Initial inspection of the brain responses time-locked to the stimulus onset (Fig. 1) showed similar brain responses to frequent and rare stimuli up until the time point where they first diverged acoustically (divergence point) and stimulus words and pseudo-words could therefore be recognized. To concentrate on the time period when stimulus-specific recognition could occur, we therefore shortened the epochs (thereby also reducing rejection rate and thus improving signal-to-noise ratio) and timed them to the onset of the final plosion, i.e., the divergence point. After bandpass filtering (1–20 Hz, 12 dB/octave), epoching (−50 to 400 ms) and baseline correction (−50 to 0 ms), we removed all trials with excessive noise (gradient >100 μV/100 ms) separately for each channel. Following this, three types of analysis were used. We first compared the subsets covering the initial and final 25% of the learning session.

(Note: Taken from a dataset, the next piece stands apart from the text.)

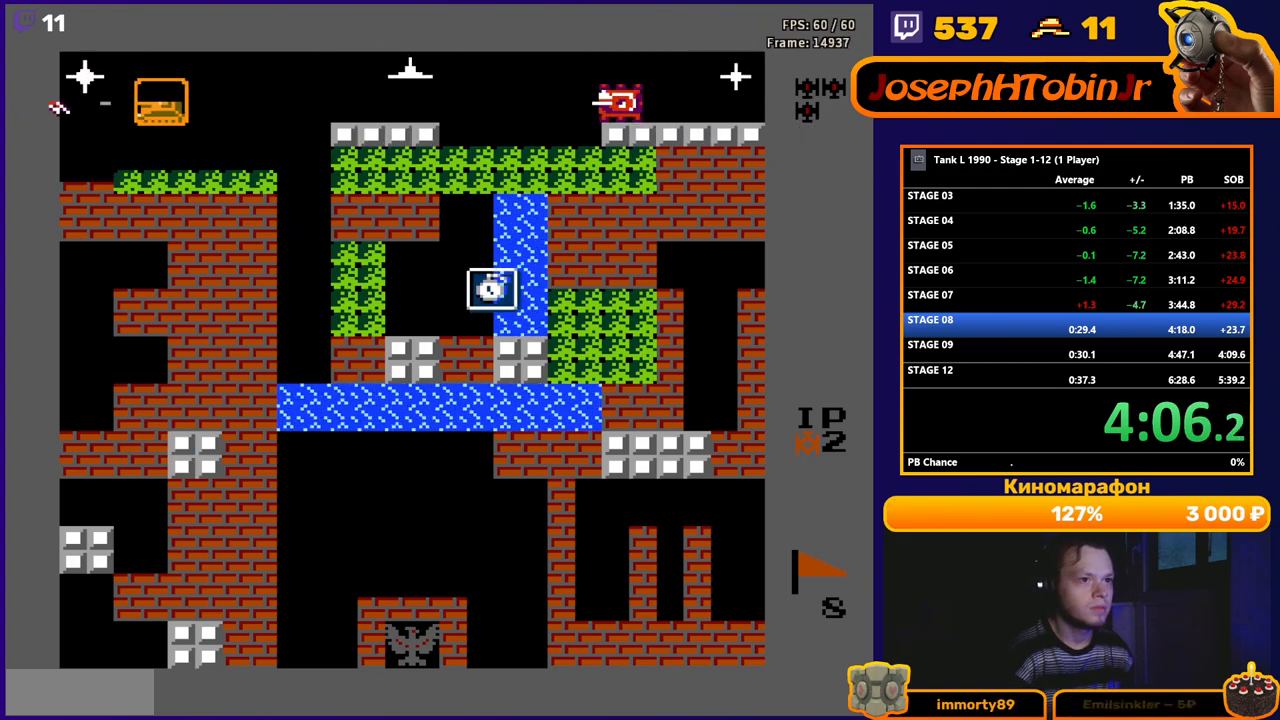
{"buttons": ["B", "DPAD_RIGHT"], "events": [[33, "DPAD_LEFT", "down"], [133, "DPAD_LEFT", "up"], [367, "DPAD_RIGHT", "down"], [383, "B", "up"], [417, "B", "down"]]}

Notably, these amounted to 40 or fewer trials, which is substantially below the standard auditory ERP studies that typically use in excess of 100 trials for averaging; as we hypothesized that rapid learning could occur within the short time interval, we had to limit the number of trials to see any potential learning effects. To overcome the low signal-to-noise ratio resulting from the inherent small number of trials, we also averaged together data from all midline electrodes where the auditory evoked response is typically maximal (Fz, FCz, Cz, CPz). Mean amplitudes in 20 ms window around the first negative peak (∼120 ms) were extracted and submitted to ANOVAs including the factors stimulus type (word/pseudo-word) and exposure time (early/late in the session).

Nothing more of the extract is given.